Le verdict final et global des négociations commerciales 2020 sera donc connu dès la semaine prochaine avec des fédérations et des Ministres qui ne vont pas manquer de communiquer. Certains se réjouissant de la bonne tenue de ces négos et d'autres s'en plaignant... Et probablement, la DGCCRF qui pourrait pointer le bout de son nez dans une ou deux centrales d’achat…

Avec comme bouquet final, le rapport du 20 octobre 2020 sur le bilan de loi Eglim. Car, pour ce texte, il s’agit bel et bien d’une période d’essai de deux ans…  Sans oublier, bien évidement, comme tous les ans, le Congrès des Stratégies commerciales organisé par LSA qui se tiendra le 7 octobre 2020 aux Folies Bergères à Paris. 

 

A SAVOIR SI VOUS N'AVEZ PAS SIGNÉ DIMANCHE SOIR... 

 

Article L. 441-3 IV du Code de commerce :

IV.- La convention mentionnée au I est conclue pour une durée d'un an, de deux ans ou de trois ans, au plus tard le 1er mars de l'année pendant laquelle elle prend effet ou dans les deux mois suivant le point de départ de la période de commercialisation des produits ou des services soumis à un cycle de commercialisation particulier. Lorsqu'elle est conclue pour une durée de deux ou de trois ans, elle fixe les modalités selon lesquelles le prix convenu est révisé. Ces modalités peuvent prévoir la prise en compte d'un ou de plusieurs indicateurs disponibles reflétant l'évolution du prix des facteurs de production.

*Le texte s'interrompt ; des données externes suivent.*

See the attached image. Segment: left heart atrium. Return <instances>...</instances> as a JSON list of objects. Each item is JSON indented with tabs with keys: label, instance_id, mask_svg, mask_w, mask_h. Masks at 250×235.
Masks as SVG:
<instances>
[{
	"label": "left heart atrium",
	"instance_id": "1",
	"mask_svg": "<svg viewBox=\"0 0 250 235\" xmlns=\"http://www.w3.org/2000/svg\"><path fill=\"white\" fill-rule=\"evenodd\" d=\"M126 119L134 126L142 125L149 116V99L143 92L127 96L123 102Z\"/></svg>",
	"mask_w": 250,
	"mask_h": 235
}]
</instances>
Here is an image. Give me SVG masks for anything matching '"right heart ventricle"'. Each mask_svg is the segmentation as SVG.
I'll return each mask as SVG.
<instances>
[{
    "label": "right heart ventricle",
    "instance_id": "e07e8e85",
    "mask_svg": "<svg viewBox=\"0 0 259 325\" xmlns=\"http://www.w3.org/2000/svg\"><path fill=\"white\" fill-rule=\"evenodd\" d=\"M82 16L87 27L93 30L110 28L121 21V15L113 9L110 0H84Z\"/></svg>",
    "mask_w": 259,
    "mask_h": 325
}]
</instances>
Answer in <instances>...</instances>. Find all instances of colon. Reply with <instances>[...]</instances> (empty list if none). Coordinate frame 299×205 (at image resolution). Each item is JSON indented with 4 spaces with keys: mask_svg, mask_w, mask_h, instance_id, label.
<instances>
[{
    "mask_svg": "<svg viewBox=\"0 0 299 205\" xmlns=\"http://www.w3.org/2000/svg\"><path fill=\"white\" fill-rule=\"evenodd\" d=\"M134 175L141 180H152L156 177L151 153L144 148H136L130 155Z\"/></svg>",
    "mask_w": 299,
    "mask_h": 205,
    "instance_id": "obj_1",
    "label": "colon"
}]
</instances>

Article L. 441-6 du Code de commerce :

Tout manquement aux dispositions des articles L. 441-3 à L. 441-5 est passible d'une amende administrative dont le montant ne peut excéder 75 000 € pour une personne physique et 375 000 € pour une personne morale.

Le maximum de l'amende encourue est porté à 150 000 € pour une personne physique et 750 000 € pour une personne morale en cas de réitération du manquement dans un délai de deux ans à compter de la date à laquelle la première décision de sanction est devenue définitive.

NOTA : Aux termes de l'article 5 II de l'ordonnance n° 2019-359 du 24 avril 2019, pour les conventions en cours à la date d'entrée en vigueur de la présente ordonnance dont la durée est supérieure à un an, l'article L. 441-6 du code de commerce dans sa rédaction résultant de cette ordonnance s'appliquent à compter du 1er mars 2020.